Extracted text:
== Segment start ==

In this portion of the decision, the SJC cited the Child Support Guidelines provision stating that “capital gains” are includable in income if they “represent a regular source of income” to the recipient, while further noting that such gains need only be a “regular source of income” where they relate to "real and personal property transactions.” Meanwhile, the Court noted that “’interests and dividends’ are to be included without qualification in the calculation of gross income.”
Ultimately, the Court ruled as follows:
Therefore, to the extent that the "income and capital gains on Father's savings and 401K plan" included interest, dividends, and capital gains on transactions other than those related to real and personal property, the judge abused her discretion in excluding them from the calculation of the father's gross income for purposes of calculating child support.

== Segment end ==

Assigned task: Reproduce the child support excerpt from "In this portion" up to and including "calculating child support.".

Data excerpt:
== Segment start ==

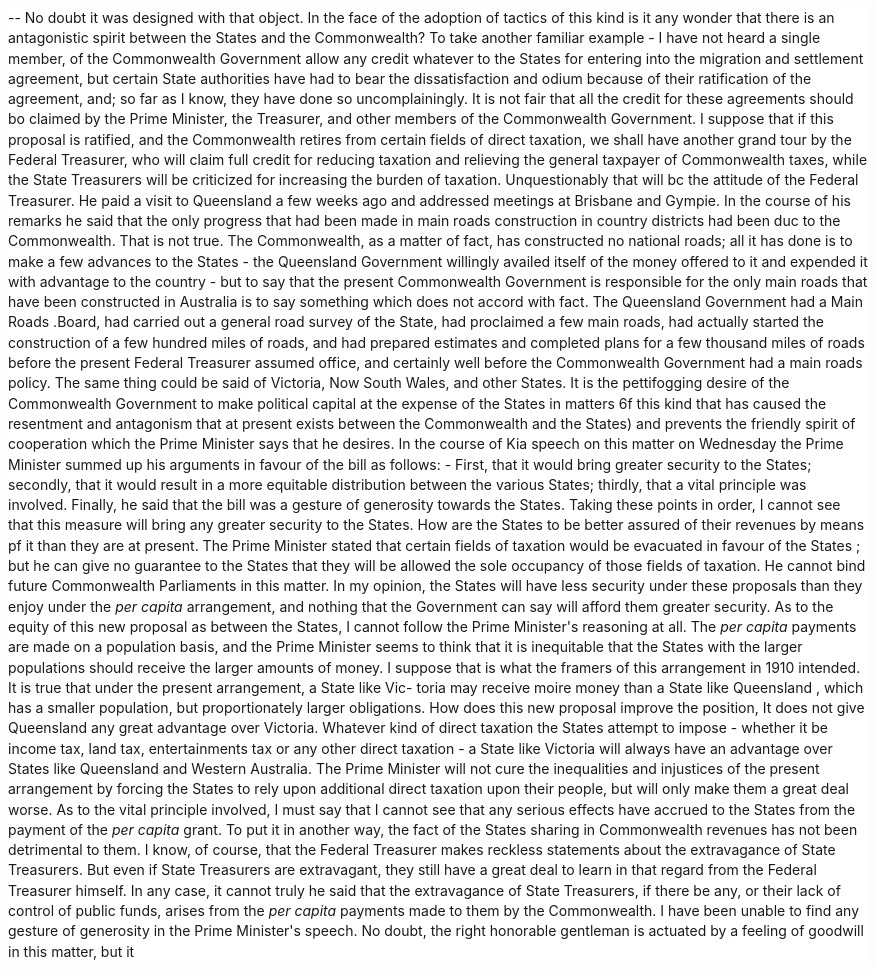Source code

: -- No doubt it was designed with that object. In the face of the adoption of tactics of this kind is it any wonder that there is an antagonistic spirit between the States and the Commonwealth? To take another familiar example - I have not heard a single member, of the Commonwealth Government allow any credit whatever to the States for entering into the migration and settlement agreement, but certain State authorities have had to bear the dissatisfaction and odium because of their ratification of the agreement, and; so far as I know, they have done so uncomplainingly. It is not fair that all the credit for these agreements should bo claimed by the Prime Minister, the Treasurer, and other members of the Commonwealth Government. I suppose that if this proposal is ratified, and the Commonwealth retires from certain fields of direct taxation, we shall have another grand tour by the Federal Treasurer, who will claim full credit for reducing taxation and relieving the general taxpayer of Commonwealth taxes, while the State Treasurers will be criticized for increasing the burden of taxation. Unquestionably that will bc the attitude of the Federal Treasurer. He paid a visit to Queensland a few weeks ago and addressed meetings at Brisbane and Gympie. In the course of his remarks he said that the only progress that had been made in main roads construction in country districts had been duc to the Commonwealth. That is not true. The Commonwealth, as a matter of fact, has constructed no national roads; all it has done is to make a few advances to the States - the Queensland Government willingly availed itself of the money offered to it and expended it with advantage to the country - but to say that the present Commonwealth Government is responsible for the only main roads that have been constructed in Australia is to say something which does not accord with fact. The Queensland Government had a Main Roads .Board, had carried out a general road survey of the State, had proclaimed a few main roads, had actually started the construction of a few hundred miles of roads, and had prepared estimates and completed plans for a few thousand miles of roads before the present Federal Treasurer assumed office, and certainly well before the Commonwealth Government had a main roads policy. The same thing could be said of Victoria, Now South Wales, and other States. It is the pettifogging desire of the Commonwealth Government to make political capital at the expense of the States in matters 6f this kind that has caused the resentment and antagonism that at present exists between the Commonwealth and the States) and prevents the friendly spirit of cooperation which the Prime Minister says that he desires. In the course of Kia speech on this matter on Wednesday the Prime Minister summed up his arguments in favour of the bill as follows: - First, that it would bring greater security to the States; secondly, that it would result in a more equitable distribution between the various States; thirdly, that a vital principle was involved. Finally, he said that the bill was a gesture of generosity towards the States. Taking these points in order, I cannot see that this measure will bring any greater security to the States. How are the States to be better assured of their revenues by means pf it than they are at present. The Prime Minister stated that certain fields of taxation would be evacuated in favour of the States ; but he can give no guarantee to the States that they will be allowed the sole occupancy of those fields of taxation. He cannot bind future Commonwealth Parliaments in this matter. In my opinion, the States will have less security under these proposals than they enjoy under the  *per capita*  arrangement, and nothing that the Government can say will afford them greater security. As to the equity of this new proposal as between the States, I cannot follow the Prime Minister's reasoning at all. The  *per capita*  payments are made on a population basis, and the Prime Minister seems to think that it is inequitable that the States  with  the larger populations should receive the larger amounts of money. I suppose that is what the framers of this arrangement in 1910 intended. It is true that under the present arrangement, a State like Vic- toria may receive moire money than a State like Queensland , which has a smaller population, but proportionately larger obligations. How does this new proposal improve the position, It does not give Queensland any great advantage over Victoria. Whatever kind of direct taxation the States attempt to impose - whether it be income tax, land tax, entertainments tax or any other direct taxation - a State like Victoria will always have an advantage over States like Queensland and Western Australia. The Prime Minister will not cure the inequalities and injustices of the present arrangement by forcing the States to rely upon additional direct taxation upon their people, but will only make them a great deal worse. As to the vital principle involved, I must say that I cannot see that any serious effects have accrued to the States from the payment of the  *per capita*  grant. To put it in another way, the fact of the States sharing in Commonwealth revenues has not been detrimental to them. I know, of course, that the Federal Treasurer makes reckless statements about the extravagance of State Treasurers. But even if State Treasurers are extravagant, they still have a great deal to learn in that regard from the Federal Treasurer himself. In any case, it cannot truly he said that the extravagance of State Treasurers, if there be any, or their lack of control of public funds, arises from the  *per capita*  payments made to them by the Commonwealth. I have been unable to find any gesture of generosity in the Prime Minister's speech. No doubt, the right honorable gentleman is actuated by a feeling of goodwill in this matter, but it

== Segment end ==

Task solution:
In this portion of the decision, the SJC cited the Child Support Guidelines provision stating that “capital gains” are includable in income if they “represent a regular source of income” to the recipient, while further noting that such gains need only be a “regular source of income” where they relate to "real and personal property transactions.” Meanwhile, the Court noted that “’interests and dividends’ are to be included without qualification in the calculation of gross income.”
Ultimately, the Court ruled as follows:
Therefore, to the extent that the "income and capital gains on Father's savings and 401K plan" included interest, dividends, and capital gains on transactions other than those related to real and personal property, the judge abused her discretion in excluding them from the calculation of the father's gross income for purposes of calculating child support.